OSDir


[Date Prev][Date Next][Thread Prev][Thread Next][Date Index][Thread Index]

Re: Hive QA batches timing out


I've a feeling that sometimes the same issue happens in other tests - but I agree; disabling it will make our life easier - until the real cause is uncovered and fixed.

cheers,
Zoltan


On 07/09/2018 09:05 AM, Deepak Jaiswal wrote:
Thanks Zoltan for the analysis. Perhaps we should disable the test in the meantime as it is blocking several people from committing.

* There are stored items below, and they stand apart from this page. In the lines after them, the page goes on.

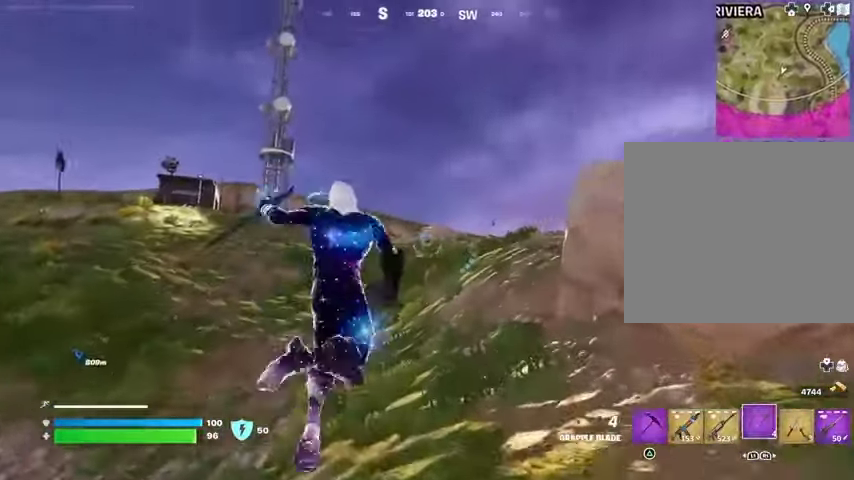
{"buttons": [], "left_stick": "up", "right_stick": "down-left", "events": [[67, "L2", "up"], [467, "right_stick", "down-left"]]}
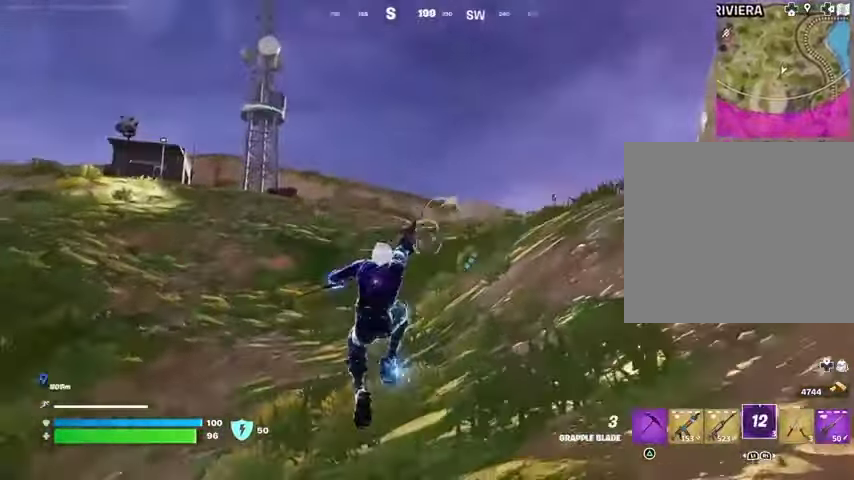
{"buttons": [], "left_stick": "up", "right_stick": "center", "events": [[67, "right_stick", "center"], [367, "right_stick", "up-left"], [500, "right_stick", "center"]]}
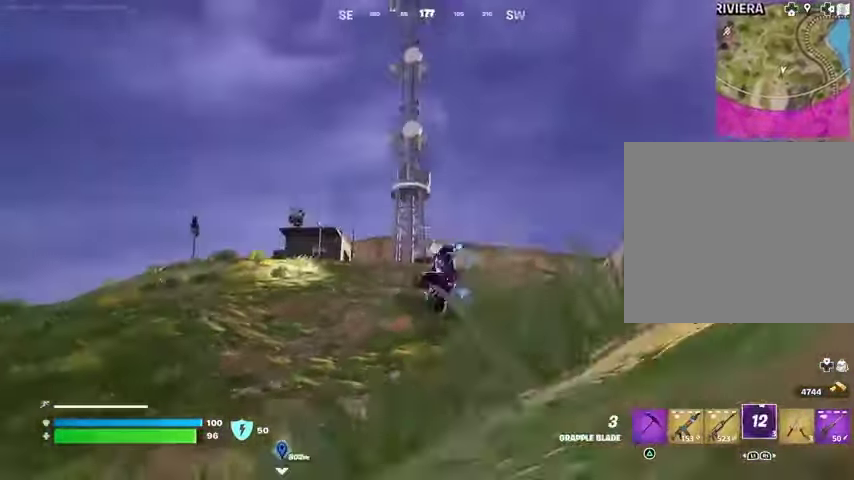
{"buttons": [], "left_stick": "up", "right_stick": "center", "events": []}
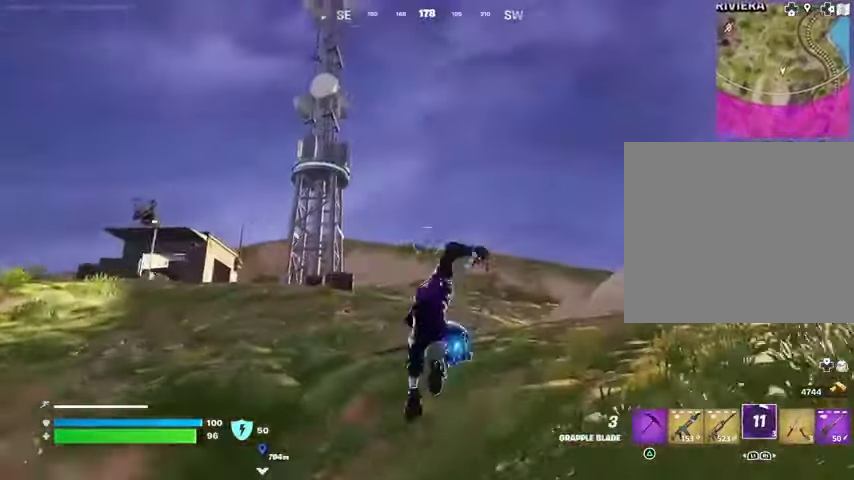
{"buttons": [], "left_stick": "up", "right_stick": "center", "events": [[133, "L2", "down"], [300, "L2", "up"]]}
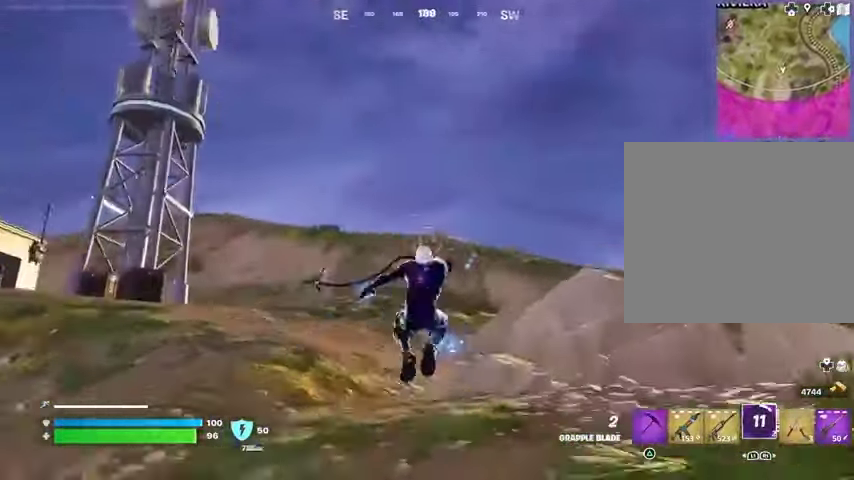
{"buttons": [], "left_stick": "up", "right_stick": "up-left", "events": [[33, "right_stick", "down-right"], [300, "right_stick", "center"], [433, "right_stick", "up-left"]]}
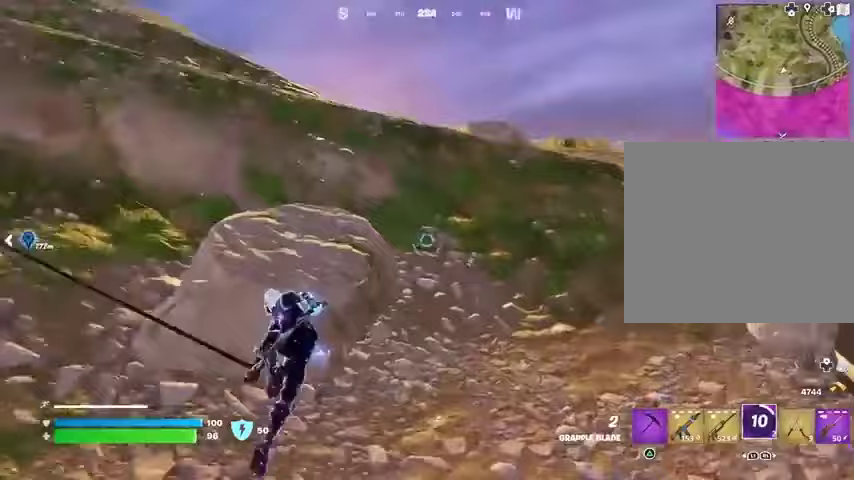
{"buttons": [], "left_stick": "up", "right_stick": "center", "events": [[167, "right_stick", "center"]]}
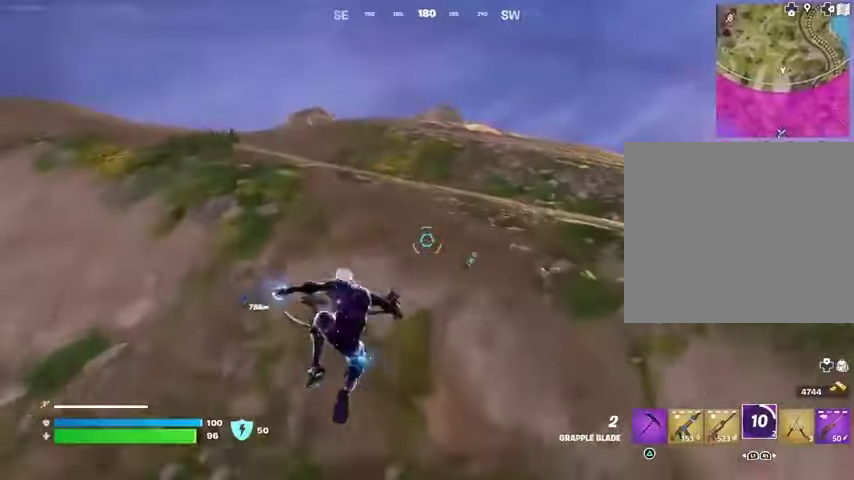
{"buttons": [], "left_stick": "up", "right_stick": "center", "events": [[300, "right_stick", "up"], [333, "L3", "down"], [367, "right_stick", "center"], [433, "L3", "up"]]}
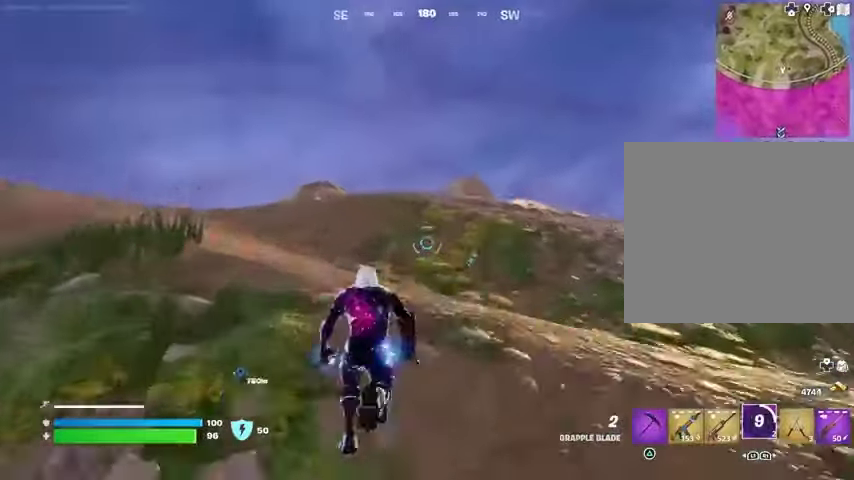
{"buttons": [], "left_stick": "up-right", "right_stick": "center", "events": [[200, "CROSS", "down"], [200, "left_stick", "up-right"], [267, "CROSS", "up"]]}
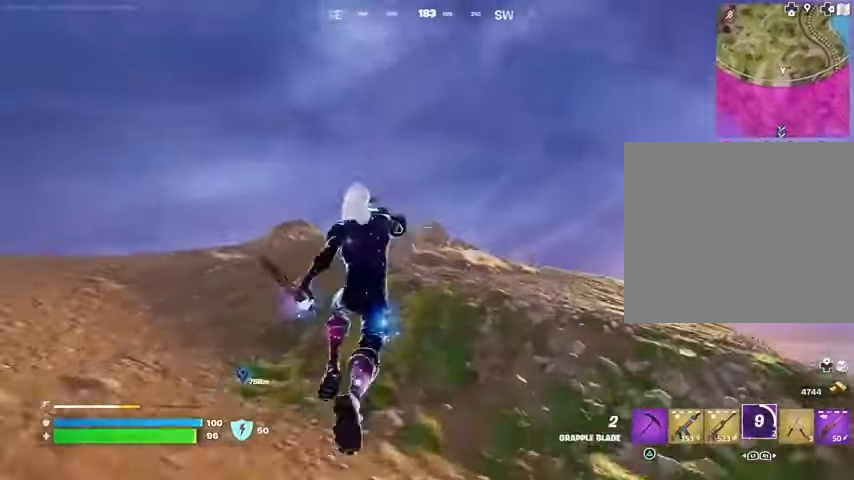
{"buttons": [], "left_stick": "up", "right_stick": "right", "events": [[200, "L2", "down"], [367, "L2", "up"], [367, "left_stick", "up"], [500, "right_stick", "right"]]}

I can go ahead and create a patch for it.

Regards,
Deepak

On 7/8/18, 11:33 PM, "Zoltan Haindrich" <kirk@xxxxxx> wrote:

     Hello
Thank you Deepak for taking a closer look! ....from what you've found I've noticed that the runtime of TestReplicationScenariosAcidTables have jumped up to ~2000sec in the
     runs which have failed....it seems like this problem is there for a long time now; I've found jira tickets in which this test was "timed out" and the HiveQA comment was
     date at April 03....so it's not entirely new...
The problem which prohibits this test from completing successfully seems like that it has difficulties closing down the metastore client - which goes on for a while ...
     I don't know if this is an acid/replication/metastore/? issue...but it seems intermittent - I've a hunch that somehow it might happen more reliably with this test...I've
     opened HIVE-20121 to investigate this...
2018-07-08T22:07:33,461 DEBUG [main] metastore.HiveMetaStoreClient: Unable to shutdown metastore client. Will try closing transport directly.
     org.apache.thrift.transport.TTransportException: Cannot write to null outputStream
some links to more or less recent logs:
     http://104.198.109.242/logs/PreCommit-HIVE-Build-12481/failed/240_UTBatch_itests__hive-unit_9_tests/maven-test.txt
     the hive.log is ~200M:
     http://104.198.109.242/logs/PreCommit-HIVE-Build-12481/failed/240_UTBatch_itests__hive-unit_9_tests/logs/hive.log
cheers,
     Zoltan
On 07/08/2018 06:49 PM, Deepak Jaiswal wrote:
     > I am seeing tests timing out in my latest ptest run,
     >
     > https://builds.apache.org/job/PreCommit-HIVE-Build/12468/testReport
     > https://builds.apache.org/job/PreCommit-HIVE-Build/12468/console
     >
     > TestAlterTableMetadata - did not produce a TEST-*.xml file (likely timed out) (batchId=240)
     > TestAutoPurgeTables - did not produce a TEST-*.xml file (likely timed out) (batchId=240)
     > TestLocationQueries - did not produce a TEST-*.xml file (likely timed out) (batchId=240)
     > TestReplicationScenariosAcidTables - did not produce a TEST-*.xml file (likely timed out) (batchId=240)
     > TestSemanticAnalyzerHookLoading - did not produce a TEST-*.xml file (likely timed out) (batchId=240)
     > TestSparkStatistics - did not produce a TEST-*.xml file (likely timed out) (batchId=240)
     >
     >
     >  From the Hive QA homepage, the last stable build was 12444 whereas the current run is 12473. I looked at some of the runs in between and it looks like most of the runs are failing due to the above batch of unit tests.
     >
     > Regards,
     > Deepak
     >